But I'm not aware that anybody has ever carefully evaluated how sensitive the measurements are. Or as ray_parkhurst recently put it, "what minimum % scale change causes Zerene to adjust scaling between frames?"
The answer to that specific question is that there's no hard threshold, but there must be some amount of noise in the measurement that limits its ability to accurately determine small changes in scale.
The question is, how much noise is that?
The answer, jumping ahead to the bottom line, is that with a well chosen target and a 15 megapixel image, Zerene Stacker can accurately measure scale changes smaller than 10 parts per million.
In fact the measurement is so sensitive that if you're working in that range, you also need to worry about issues like changes in image scale due to thermal expansion of the sensor as it warms up while shooting.
Here is the test setup that I used to explore most of these issues. It consists of a Canon EF 100mm f/2.8L Macro IS USM lens, set on f/8 and 1:1, focused on a target that consists of a fine pattern of laser copier toner dots, with a Canon T1i camera (APS-C sensor, 4752 x 3168 pixels = 15.1 MP).
Hardware:

Test pattern, whole frame:

Test pattern, center, at 800% :

Note that these optics are not even close to telecentric. At f/8 and 1:1, the nominal DOF of this lens is 0.560 mm, so the scale change per DOF will be about 1:1.0019 -- almost 9 pixels in the width of a frame.
However, by moving the camera+lens only a tiny distance per frame, we can capture a large number of frames that look almost identical and vary by only a tiny amount in scale.
The number that I chose was 0.002 mm per frame, leading to a scale change per frame that is only about 6.6 parts per million (=0.002/300). In terms of pixels, this is about 1/30 of a pixel in total image width -- about 1/60 of a pixel on either side.
It's not immediately obvious (to put it mildly) that the alignment process should be able to determine such small changes in scale with much accuracy at all.
But here are the results:

I should clarify that these scale numbers were obtained by making a copy of the center frame, putting it first in the Zerene Stacker project, then loading all the frames and doing an Align All Frames with the option set to "Align each frame against first frame separately". (Shift X and Shift Y were enabled, Rotation was not.)
So, the numbers result from comparing a single reference image against images that are progressively larger and smaller, up to a maximum of about +-1.4 pixels in total image width.
I chose that range because I was concerned that the interpolation process might do something like be accurate for very small differences but get weird around 1/2 pixel, or vice versa.
Fortunately, none of those concerns actually appeared in the data. Instead, all of the actual measurements line up nicely along the expected straight line, with an RMS error less than 2.7 parts per million.
OK, so we now have good evidence that with this sort of test pattern and quite similar images (because they're all close to perfect focus), that we can measure scale changes in the range of 10 ppm or less.
What happens when we measure a telecentric lens, using images that are not so well focused?
To evaluate, I added an Olympus 135 mm bellows lens in front of the Canon macro, and carefully adjusted the ring on the Canon lens so that the combo was accurately telecentric.

# Recorded information
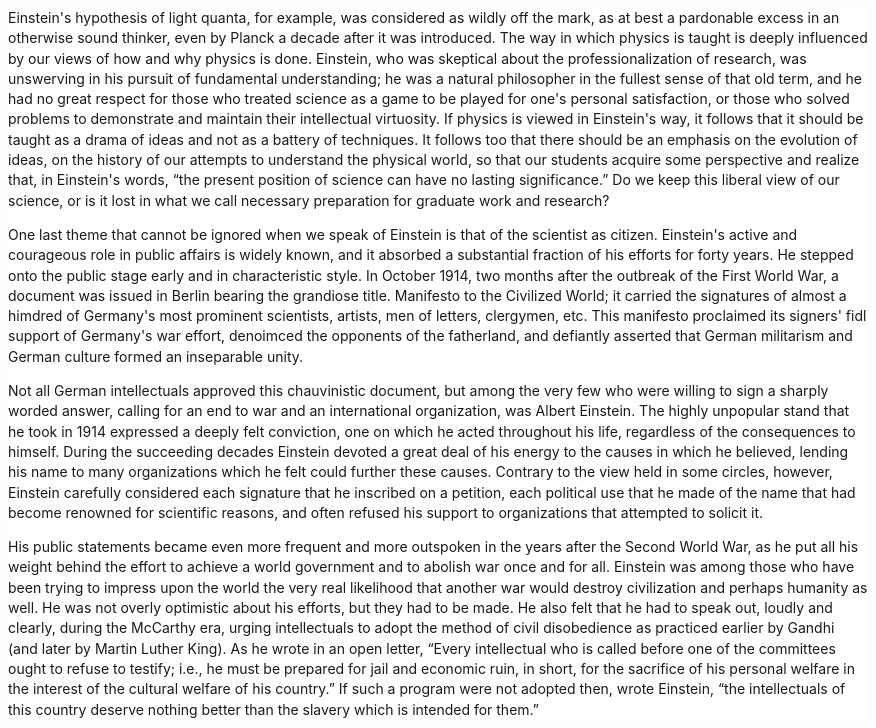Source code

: Einstein&#39;s hypothesis of light quanta, for example, was considered as wildly off the mark, as at best a pardonable excess in an otherwise sound thinker, even by Planck a decade after it was introduced. 
The way in which physics is taught is deeply influenced by our views of how and why physics is done. 
Einstein, who was skeptical about the professionalization of research, was unswerving in his pursuit of fundamental understanding; he was a natural philosopher in the fullest sense of that old term, and he had no great respect for those who treated science as a game to be played for one&#39;s personal satisfaction, or those who solved problems to demonstrate and maintain their intellectual virtuosity. 
If physics is viewed in Einstein&#39;s way, it follows that it should be taught as a drama of ideas and not as a battery of techniques. 
It follows too that there should be an emphasis on the evolution of ideas, on the history of our attempts to understand the physical world, so that our students acquire some perspective and realize that, in Einstein&#39;s words, &ldquo;the present position of science can have no lasting significance.&rdquo; 
Do we keep this liberal view of our science, or is it lost in what we call necessary preparation for graduate work and research? 


One last theme that cannot be ignored when we speak of Einstein is that of the scientist as citizen. 
Einstein&#39;s active and courageous role in public affairs is widely known, and it absorbed a substantial fraction of his efforts for forty years. 
He stepped onto the public stage early and in characteristic style. 
In October 1914, two months after the outbreak of the First World War, a document was issued in Berlin bearing the grandiose title. 
Manifesto to the Civilized World; it carried the signatures of almost a himdred of Germany&#39;s most prominent scientists, artists, men of letters, clergymen, etc. 
This manifesto proclaimed its signers&#39; fidl support of Germany&#39;s war effort, denoimced the opponents of the fatherland, and defiantly asserted that German militarism and German culture formed an inseparable unity. 


Not all German intellectuals approved this chauvinistic document, but among the very few who were willing to sign a sharply worded answer, calling for an end to war and an international organization, was Albert Einstein. 
The highly unpopular stand that he took in 1914 expressed a deeply felt conviction, one on which he acted throughout his life, regardless of the consequences to himself. 
During the succeeding decades Einstein devoted a great deal of his energy to the causes in which he believed, lending his name to many organizations which he felt could further these causes. 
Contrary to the view held in some circles, however, Einstein carefully considered each signature that he inscribed on a petition, each political use that he made of the name that had become renowned for scientific reasons, and often refused his support to organizations that attempted to solicit it.

His public statements became even more frequent and more outspoken in the years after the Second World War, as he put all his weight behind the effort to achieve a world government and to abolish war once and for all. 
Einstein was among those who have been trying to impress upon the world the very real likelihood that another war would destroy civilization and perhaps humanity as well. He was not overly optimistic about his efforts, but they had to be made. 
He also felt that he had to speak out, loudly and clearly, during the McCarthy era, urging intellectuals to adopt the method of civil disobedience as practiced earlier by Gandhi (and later by Martin Luther King).
As he wrote in an open letter, &ldquo;Every intellectual who is called before one of the committees ought to refuse to testify; i.e., he must be prepared for jail and economic ruin, in short, for the sacrifice of his personal welfare in the interest of the cultural welfare of his country.&rdquo; 
If such a program were not adopted then, wrote Einstein, &ldquo;the intellectuals of this country deserve nothing better than the slavery which is intended for them.&rdquo; 
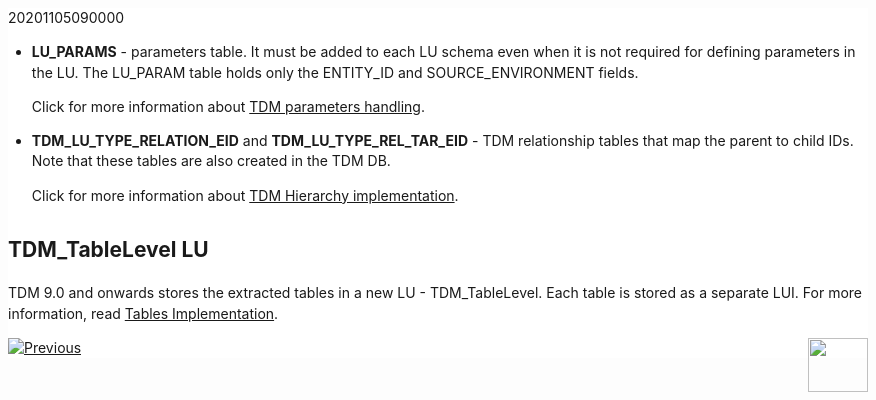   <p>20201105090000</p>
  </td>
  </tr>
  </table>

- **LU_PARAMS** - parameters table. It must be added to each LU schema even when it is not required for defining parameters in the LU. The LU_PARAM table holds only the ENTITY_ID and SOURCE_ENVIRONMENT fields.

  Click for more information about [TDM parameters handling](/articles/TDM/tdm_implementation/07_tdm_implementation_parameters_handling.md).

- **TDM_LU_TYPE_RELATION_EID** and **TDM_LU_TYPE_REL_TAR_EID** - TDM relationship tables that map the parent to child IDs. Note that these tables are also created in the TDM DB.

  Click for more information about [TDM Hierarchy implementation](/articles/TDM/tdm_implementation/06_tdm_implementation_support_hierarchy.md).



## TDM_TableLevel LU

TDM 9.0 and onwards stores the extracted tables in a new LU - TDM_TableLevel. Each table is stored as a separate LUI. For more information, read [Tables Implementation](09_tdm_reference_implementation.md).


[![Previous](/articles/images/Previous.png)](03_tdm_fabric_implementation_flow.md)[<img align="right" width="60" height="54" src="/articles/images/Next.png">](05_tdm_lu_implementation_general.md)
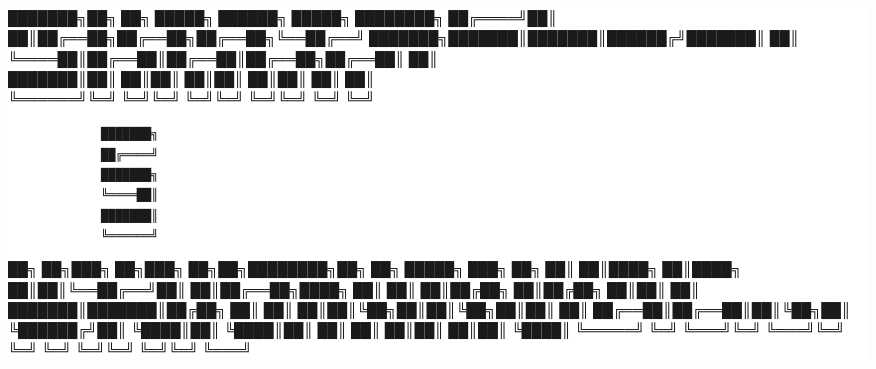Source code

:   ███████╗██╗  ██╗ █████╗ ██████╗  █████╗ ████████╗
  ██╔════╝██║  ██║██╔══██╗██╔══██╗██╔══██╗╚══██╔══╝
  ███████╗███████║███████║██████╔╝███████║   ██║   
  ╚════██║██╔══██║██╔══██║██╔══██╗██╔══██║   ██║   
  ███████║██║  ██║██║  ██║██║  ██║██║  ██║   ██║   
  ╚══════╝╚═╝  ╚═╝╚═╝  ╚═╝╚═╝  ╚═╝╚═╝  ╚═╝   ╚═╝   

                 ███████╗
                 ██╔════╝
                 ███████╗
                 ╚════██║
                 ███████║                
                 ╚══════╝

 ██╗   ██╗███╗   ██╗███╗   ██╗██╗████████╗██╗  ██╗ █████╗ ███╗   ██╗
 ██║   ██║████╗  ██║████╗  ██║██║╚══██╔══╝██║  ██║██╔══██╗████╗  ██║
 ██║   ██║██╔██╗ ██║██╔██╗ ██║██║   ██║   ███████║███████║██╔██╗ ██║
 ██║   ██║██║╚██╗██║██║╚██╗██║██║   ██║   ██╔══██║██╔══██║██║╚██╗██║
 ╚██████╔╝██║ ╚████║██║ ╚████║██║   ██║   ██║  ██║██║  ██║██║ ╚████║
  ╚═════╝ ╚═╝  ╚═══╝╚═╝  ╚═══╝╚═╝   ╚═╝   ╚═╝  ╚═╝╚═╝  ╚═╝╚═╝  ╚═══╝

# Directive
In the text on Zerene Stacker's scale measurements, how far was the camera and lens moved per frame in the test?

# Response area
0.002 mm per frame.